Unnamed: 0,name,adress,hire_date,total_sales
0,Jane Peacock,"Calgary, Canada",2017-04-01 00:00:00,1731.51
1,Margaret Park,"Calgary, Canada",2017-05-03 00:00:00,1584.0
2,Steve Johnson,"Calgary, Canada",2017-10-17 00:00:00,1393.92


Jean Peacock has made the highest sales so far, but she's been hired for the longest time, and the newest agent, Steve Johnson has made the lowest sales. From this data, the performance of the sales agents seems to be quite similar.

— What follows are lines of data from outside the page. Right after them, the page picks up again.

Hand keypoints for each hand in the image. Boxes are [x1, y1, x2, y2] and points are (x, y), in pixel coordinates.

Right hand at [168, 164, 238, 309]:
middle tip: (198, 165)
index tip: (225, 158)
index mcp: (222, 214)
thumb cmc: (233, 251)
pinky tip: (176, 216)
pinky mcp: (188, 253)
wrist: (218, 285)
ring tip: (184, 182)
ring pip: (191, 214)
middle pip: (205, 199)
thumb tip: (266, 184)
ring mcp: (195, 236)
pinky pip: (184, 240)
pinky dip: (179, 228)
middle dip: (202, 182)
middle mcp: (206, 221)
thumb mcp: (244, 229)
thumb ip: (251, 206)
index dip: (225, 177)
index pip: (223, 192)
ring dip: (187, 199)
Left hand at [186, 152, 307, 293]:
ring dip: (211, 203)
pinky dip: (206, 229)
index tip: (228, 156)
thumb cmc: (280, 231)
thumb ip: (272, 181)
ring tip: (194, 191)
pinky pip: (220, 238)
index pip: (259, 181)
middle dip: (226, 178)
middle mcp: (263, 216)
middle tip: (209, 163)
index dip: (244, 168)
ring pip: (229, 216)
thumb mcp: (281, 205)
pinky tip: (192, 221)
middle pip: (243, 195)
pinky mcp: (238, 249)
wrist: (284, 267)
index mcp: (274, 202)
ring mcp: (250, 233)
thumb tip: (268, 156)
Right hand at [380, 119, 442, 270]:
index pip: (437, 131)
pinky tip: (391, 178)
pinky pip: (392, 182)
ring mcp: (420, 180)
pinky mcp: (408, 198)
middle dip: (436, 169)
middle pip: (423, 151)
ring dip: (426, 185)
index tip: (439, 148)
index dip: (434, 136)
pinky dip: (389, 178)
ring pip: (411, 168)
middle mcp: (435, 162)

## Analysing Sales By Country

The next task is to analyze the sales data for customers from each different country. We have been given guidance to use the country value from the customers table, and ignore the country from the billing address in the invoice table.

In particular, we have been directed to calculate data, for each country, on the:

* total number of customers
* total value of sales
* average value of sales per customer
* average order value

Because there are a number of countries with only one customer, these customers should be grouped as "Other" in our analysis.

In [4]:
sales_by_country = '''
    WITH
    is_other AS (
    
    SELECT
           CASE
             WHEN COUNT(DISTINCT c.customer_id) = 1 THEN "Other"
             ELSE c.country
             END AS country,
           COUNT(DISTINCT c.customer_id) customers,
           SUM(i.total) total_sales,
           SUM(i.total) / COUNT(DISTINCT c.customer_id) average_sales_per_customer,
           SUM(i.total) / COUNT(DISTINCT i.invoice_id) average_order_value
      FROM invoice i
      JOIN customer c ON c.customer_id = i.customer_id
      GROUP BY c.country
      ORDER BY total_sales DESC 
    )
    
    SELECT country,
           customers,
           total_sales, 
           average_sales_per_customer,
           average_order_value
      FROM (SELECT country,
                   SUM(customers) customers,
                   SUM(total_sales) total_sales, 
                   AVG(average_sales_per_customer) average_sales_per_customer,
                   AVG(average_order_value) average_order_value,
                   CASE
                    WHEN country = "Other" THEN 1
                    ELSE 0
                    END AS sort
              FROM is_other
             GROUP BY country
             ORDER BY sort, total_sales DESC
             )
'''
run_query(sales_by_country)

Unnamed: 0,country,customers,total_sales,average_sales_per_customer,average_order_value
0,USA,13,1040.49,80.037692,7.942672
1,Canada,8,535.59,66.94875,7.047237
2,Brazil,5,427.68,85.536,7.011148
3,France,5,389.07,77.814,7.7814
4,Germany,4,334.62,83.655,8.161463
5,Czech Republic,2,273.24,136.62,9.108
6,United Kingdom,3,245.52,81.84,8.768571
7,Portugal,2,185.13,92.565,6.383793
8,India,2,183.15,91.575,8.721429
9,Other,15,1094.94,72.996,7.445071


Most of the customers and highest total sales are from the USA. Customers from Czech Republic, Portugal and India tend to spend more on average and the Czech Republic, United Kingdom  and India have the highest average orders.
The sample size is quite small making the result biased.